Sécurité et confidentialité¶
La confiance ne vient pas d'une mention « souverain » ou « chiffré ». Elle vient d'une architecture vérifiable, d'une politique appliquée et d'incidents traités sans dissimulation.
Frontières de confiance¶
- le navigateur est non fiable et ne reçoit aucun secret ;
yisin-apiauthentifie, autorise et limite chaque opération ;yisin-adminutilise OIDC avec MFA et des rôles minimaux ;- le corpus est monté en lecture seule dans les services consommateurs ;
- Qdrant et les bases ne sont pas exposés au public en production ;
- les pièces privées n'entrent jamais automatiquement dans le corpus ou l'entraînement.
Risques prioritaires¶
| Risque | Défense attendue |
|---|---|
| Prompt injection | séparation stricte instructions / preuves / pièces |
| Empoisonnement du corpus | sources enregistrées, empreintes, admissions et manifeste |
| Citation inventée | référence construite par le backend depuis un identifiant de preuve |
| Accès croisé | autorisation serveur, filtre propriétaire et défense RLS |
| Fichier malveillant | limites, validation réelle du type, antivirus et traitement isolé |
| Abus de ressources | rate limiting, concurrence maximale, réservation et settlement |
| Fuite par journal | minimisation, masquage des données et séparation audit/diagnostic |
Administration¶
Les mutations sensibles exigent jetons courts, MFA, protection CSRF, idempotence et audit append-only. Les secrets sont injectés par un gestionnaire externe ; ils ne figurent ni dans Compose, ni dans une image, ni dans un dépôt.

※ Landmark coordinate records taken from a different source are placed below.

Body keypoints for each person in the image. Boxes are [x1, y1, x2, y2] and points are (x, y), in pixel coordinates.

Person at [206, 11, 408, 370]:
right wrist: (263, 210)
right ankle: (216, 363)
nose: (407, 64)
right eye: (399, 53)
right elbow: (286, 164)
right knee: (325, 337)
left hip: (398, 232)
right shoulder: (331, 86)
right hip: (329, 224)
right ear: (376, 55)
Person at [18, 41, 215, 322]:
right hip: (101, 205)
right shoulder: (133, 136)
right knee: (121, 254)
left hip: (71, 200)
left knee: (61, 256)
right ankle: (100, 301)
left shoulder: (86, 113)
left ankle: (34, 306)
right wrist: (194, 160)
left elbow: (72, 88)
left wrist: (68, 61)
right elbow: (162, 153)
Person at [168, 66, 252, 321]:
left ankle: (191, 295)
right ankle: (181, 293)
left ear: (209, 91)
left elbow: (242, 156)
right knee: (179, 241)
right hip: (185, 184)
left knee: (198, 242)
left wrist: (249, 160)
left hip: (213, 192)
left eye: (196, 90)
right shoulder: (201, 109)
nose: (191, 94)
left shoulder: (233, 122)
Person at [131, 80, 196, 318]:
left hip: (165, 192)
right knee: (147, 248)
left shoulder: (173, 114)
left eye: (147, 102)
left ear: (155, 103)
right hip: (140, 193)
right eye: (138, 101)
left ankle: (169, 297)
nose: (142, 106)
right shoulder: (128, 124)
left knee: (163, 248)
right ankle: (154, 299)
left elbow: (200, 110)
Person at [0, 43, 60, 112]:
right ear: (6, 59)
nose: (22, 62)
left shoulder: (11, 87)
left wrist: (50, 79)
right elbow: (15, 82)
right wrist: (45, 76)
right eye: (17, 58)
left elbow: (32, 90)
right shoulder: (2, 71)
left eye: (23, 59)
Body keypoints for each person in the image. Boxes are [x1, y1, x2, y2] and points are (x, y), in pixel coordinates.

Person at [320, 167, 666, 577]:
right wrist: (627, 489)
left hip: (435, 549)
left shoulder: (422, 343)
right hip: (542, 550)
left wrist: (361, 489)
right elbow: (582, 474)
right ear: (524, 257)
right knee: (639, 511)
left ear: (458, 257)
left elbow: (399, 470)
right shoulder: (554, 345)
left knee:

Identité réellement implémentée¶
Le backend accepte uniquement des JWT signés avec un algorithme asymétrique autorisé. Il vérifie la signature depuis le JWKS HTTPS, l'issuer exact, l'audience, l'expiration, la date d'émission et le sujet. Les droits viennent ensuite de PostgreSQL, jamais des boutons de l'interface ni d'un rôle commercial placé dans le jeton. Une permission de workspace ne vaut pas dans un autre workspace. L'administration ajoute une preuve MFA et un âge maximal du jeton.
Le fournisseur Google OIDC est configuré et intégré à yisin-web et
yisin-admin. Le jeton Google standard ne constitue pas une preuve MFA
amr/acr : l'administration complète donc cette identité par une MFA TOTP
native, chiffrée au repos, vérifiée par l'API et matérialisée par une session
MFA HttpOnly à durée limitée. L'activation du facteur ne vaut pas preuve de
session ; un challenge réussi est requis avant toute mutation sensible.
Déploiement Oracle¶
La VM Oracle ARM actuelle peut héberger API, interfaces, Qdrant et services légers. Elle ne possède pas de GPU : elle n'est pas la cible d'entraînement QLoRA et ne garantit pas une inférence confortable de Mistral 7B. L'entraînement reste sur Colab ; le choix final d'inférence dépendra des mesures de latence, mémoire, confidentialité et coût.
Conditions avant ouverture¶
TLS, sauvegardes restaurées en test, OIDC/MFA, politique de conservation, rotation des secrets, supervision, procédure d'incident et tests d'autorisation sont des conditions de mise en service — pas des améliorations facultatives après lancement.